### MATERIAL FOR THIS TASK
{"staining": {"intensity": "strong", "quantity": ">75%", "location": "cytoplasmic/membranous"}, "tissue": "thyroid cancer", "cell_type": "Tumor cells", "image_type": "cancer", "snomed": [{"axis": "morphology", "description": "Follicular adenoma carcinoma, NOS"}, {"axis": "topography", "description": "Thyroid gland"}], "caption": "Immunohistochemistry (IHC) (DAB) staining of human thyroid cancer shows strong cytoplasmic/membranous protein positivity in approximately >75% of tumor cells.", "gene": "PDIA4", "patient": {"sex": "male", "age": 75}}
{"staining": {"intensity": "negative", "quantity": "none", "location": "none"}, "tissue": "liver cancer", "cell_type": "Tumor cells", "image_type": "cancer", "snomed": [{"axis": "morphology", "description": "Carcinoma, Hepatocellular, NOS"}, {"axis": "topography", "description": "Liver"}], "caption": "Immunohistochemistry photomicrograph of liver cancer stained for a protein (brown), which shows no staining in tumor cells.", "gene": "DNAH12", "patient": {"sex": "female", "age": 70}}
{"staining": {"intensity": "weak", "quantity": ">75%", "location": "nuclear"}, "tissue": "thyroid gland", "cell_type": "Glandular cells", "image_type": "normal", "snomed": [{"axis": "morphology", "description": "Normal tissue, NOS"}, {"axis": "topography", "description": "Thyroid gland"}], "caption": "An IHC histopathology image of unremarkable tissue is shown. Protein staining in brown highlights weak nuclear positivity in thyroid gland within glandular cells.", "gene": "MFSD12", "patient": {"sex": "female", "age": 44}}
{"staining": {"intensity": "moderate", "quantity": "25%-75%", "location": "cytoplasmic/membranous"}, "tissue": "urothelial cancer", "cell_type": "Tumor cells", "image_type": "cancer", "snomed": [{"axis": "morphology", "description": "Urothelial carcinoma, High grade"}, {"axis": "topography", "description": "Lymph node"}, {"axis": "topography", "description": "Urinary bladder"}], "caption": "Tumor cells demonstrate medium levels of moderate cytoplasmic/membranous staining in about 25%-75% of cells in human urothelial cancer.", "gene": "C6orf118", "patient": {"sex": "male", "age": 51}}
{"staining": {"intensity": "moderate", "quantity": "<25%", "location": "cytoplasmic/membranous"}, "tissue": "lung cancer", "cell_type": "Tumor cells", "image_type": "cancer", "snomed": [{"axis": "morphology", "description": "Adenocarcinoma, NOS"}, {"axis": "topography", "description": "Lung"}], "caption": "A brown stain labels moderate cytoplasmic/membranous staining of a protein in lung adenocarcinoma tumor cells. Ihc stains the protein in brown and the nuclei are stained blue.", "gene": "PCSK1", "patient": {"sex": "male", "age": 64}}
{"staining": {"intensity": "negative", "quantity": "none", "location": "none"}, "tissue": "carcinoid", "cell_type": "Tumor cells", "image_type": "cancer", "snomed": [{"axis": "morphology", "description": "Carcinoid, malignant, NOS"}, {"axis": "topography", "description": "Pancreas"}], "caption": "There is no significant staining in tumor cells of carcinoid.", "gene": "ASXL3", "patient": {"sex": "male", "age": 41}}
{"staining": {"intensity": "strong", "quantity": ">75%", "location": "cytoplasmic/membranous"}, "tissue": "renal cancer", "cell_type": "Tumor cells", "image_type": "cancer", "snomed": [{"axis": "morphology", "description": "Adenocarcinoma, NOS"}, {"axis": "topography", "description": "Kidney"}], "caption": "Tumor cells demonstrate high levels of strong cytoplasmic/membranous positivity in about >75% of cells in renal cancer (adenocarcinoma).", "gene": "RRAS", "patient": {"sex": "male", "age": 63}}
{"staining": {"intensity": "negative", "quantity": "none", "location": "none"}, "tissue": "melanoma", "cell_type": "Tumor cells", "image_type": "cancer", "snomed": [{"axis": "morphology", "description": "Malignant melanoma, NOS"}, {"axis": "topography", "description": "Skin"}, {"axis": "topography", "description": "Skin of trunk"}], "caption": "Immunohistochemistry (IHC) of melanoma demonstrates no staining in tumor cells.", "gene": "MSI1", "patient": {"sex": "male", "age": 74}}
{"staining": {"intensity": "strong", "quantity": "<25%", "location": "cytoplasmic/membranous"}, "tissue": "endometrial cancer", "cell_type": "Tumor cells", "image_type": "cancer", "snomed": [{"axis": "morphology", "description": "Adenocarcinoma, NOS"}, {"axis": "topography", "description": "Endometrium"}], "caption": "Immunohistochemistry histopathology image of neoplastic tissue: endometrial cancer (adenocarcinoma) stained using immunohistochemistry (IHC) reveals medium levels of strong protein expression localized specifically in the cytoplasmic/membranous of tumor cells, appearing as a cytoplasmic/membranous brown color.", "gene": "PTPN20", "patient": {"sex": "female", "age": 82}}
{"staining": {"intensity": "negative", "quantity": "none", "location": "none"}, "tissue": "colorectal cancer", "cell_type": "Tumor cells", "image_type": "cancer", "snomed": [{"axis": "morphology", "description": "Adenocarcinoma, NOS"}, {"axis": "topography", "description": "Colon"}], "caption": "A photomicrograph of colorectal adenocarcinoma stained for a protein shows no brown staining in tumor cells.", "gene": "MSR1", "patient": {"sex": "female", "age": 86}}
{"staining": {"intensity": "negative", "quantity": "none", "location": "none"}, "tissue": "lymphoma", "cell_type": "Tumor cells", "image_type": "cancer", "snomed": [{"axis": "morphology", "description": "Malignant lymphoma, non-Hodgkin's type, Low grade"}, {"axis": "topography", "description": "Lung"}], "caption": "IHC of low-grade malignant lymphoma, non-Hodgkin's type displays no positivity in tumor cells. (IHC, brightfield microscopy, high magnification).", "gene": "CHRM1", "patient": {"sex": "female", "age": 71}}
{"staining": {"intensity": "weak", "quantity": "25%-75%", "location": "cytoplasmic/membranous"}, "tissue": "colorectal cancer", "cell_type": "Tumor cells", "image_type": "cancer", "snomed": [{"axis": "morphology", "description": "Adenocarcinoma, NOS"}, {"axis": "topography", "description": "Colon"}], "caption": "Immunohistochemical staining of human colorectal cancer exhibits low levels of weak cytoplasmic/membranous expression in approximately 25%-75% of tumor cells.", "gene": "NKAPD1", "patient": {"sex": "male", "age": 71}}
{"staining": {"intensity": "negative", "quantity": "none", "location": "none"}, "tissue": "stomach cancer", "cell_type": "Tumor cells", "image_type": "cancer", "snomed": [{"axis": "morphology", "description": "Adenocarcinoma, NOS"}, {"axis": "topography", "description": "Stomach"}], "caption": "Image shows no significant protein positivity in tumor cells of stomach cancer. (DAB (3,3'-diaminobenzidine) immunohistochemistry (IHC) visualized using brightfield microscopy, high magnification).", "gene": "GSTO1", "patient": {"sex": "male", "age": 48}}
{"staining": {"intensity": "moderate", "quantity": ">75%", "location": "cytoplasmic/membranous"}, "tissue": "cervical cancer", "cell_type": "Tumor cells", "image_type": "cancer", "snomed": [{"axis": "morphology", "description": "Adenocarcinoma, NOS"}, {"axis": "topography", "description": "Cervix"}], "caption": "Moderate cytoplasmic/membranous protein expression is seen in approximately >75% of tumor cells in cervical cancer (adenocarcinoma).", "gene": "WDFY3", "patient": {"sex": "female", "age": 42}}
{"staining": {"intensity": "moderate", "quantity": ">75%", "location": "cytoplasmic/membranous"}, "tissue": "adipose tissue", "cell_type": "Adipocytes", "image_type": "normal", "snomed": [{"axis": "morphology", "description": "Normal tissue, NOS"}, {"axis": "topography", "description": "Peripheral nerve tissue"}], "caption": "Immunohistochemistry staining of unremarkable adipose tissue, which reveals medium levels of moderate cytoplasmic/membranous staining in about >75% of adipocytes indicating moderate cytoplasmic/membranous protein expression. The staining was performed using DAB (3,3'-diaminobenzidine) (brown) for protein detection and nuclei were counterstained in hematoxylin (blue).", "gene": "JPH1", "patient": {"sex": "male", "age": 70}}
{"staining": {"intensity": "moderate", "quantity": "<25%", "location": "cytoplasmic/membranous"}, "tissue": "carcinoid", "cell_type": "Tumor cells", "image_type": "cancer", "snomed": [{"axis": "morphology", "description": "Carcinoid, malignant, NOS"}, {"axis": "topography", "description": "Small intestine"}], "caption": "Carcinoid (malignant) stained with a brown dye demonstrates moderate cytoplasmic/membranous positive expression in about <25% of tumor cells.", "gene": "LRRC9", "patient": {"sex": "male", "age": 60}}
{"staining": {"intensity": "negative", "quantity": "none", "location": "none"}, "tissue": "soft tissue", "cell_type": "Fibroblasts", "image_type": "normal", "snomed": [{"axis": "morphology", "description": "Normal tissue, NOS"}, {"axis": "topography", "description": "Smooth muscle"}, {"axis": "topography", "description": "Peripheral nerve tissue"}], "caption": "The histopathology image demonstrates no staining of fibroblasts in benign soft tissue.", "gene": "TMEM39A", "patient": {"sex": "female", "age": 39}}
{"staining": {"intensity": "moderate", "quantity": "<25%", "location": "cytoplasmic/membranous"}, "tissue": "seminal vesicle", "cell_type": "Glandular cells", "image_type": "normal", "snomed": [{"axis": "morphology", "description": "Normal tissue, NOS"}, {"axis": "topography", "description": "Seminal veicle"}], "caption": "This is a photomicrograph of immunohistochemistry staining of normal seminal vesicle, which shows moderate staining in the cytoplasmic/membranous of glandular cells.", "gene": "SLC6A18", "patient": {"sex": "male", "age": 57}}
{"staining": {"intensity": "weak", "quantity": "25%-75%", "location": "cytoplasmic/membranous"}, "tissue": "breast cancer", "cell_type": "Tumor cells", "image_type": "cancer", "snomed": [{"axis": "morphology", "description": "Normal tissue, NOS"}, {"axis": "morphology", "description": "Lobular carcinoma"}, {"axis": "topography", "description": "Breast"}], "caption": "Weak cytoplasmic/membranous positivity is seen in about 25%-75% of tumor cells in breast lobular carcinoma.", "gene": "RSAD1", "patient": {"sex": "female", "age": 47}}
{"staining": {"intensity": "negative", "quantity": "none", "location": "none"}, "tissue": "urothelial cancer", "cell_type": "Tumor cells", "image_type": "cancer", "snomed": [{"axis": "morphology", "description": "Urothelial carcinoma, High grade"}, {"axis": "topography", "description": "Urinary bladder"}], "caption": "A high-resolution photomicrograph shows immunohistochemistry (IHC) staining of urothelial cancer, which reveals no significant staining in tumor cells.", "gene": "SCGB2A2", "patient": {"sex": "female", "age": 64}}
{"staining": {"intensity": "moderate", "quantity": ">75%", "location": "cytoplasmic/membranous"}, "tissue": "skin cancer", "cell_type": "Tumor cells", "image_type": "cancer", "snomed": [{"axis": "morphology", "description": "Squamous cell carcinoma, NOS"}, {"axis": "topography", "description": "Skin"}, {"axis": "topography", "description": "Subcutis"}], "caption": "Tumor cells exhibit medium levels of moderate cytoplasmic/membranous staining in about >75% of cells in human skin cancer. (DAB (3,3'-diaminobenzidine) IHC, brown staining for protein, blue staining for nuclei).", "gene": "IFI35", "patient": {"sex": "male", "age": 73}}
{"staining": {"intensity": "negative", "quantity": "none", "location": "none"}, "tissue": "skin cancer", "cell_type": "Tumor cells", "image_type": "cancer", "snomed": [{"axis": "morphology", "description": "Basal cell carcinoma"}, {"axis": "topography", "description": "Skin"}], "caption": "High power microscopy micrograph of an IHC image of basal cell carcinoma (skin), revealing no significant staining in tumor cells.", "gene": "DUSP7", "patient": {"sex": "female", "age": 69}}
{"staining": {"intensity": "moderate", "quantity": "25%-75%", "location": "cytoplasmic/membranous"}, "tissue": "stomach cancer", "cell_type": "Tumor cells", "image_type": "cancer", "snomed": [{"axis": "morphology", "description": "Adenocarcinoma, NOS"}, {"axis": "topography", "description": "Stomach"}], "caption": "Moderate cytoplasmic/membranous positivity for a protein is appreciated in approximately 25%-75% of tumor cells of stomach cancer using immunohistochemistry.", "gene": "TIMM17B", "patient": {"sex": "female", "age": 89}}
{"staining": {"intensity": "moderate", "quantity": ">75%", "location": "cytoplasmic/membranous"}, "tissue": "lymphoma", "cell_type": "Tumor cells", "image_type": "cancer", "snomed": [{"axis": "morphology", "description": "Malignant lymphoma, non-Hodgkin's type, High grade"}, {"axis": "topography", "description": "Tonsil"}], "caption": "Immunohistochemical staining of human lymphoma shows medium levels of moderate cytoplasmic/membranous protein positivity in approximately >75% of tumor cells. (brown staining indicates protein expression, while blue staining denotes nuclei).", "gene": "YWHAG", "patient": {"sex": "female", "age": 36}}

### DESCRIPTION OF THE TASK
Only the lines above from the one with "of human colorectal" up to and including the one with "shows no significant" should be repeated, exactly as written.

### OUTPUT OF THE TASK
{"staining": {"intensity": "weak", "quantity": "25%-75%", "location": "cytoplasmic/membranous"}, "tissue": "colorectal cancer", "cell_type": "Tumor cells", "image_type": "cancer", "snomed": [{"axis": "morphology", "description": "Adenocarcinoma, NOS"}, {"axis": "topography", "description": "Colon"}], "caption": "Immunohistochemical staining of human colorectal cancer exhibits low levels of weak cytoplasmic/membranous expression in approximately 25%-75% of tumor cells.", "gene": "NKAPD1", "patient": {"sex": "male", "age": 71}}
{"staining": {"intensity": "negative", "quantity": "none", "location": "none"}, "tissue": "stomach cancer", "cell_type": "Tumor cells", "image_type": "cancer", "snomed": [{"axis": "morphology", "description": "Adenocarcinoma, NOS"}, {"axis": "topography", "description": "Stomach"}], "caption": "Image shows no significant protein positivity in tumor cells of stomach cancer. (DAB (3,3'-diaminobenzidine) immunohistochemistry (IHC) visualized using brightfield microscopy, high magnification).", "gene": "GSTO1", "patient": {"sex": "male", "age": 48}}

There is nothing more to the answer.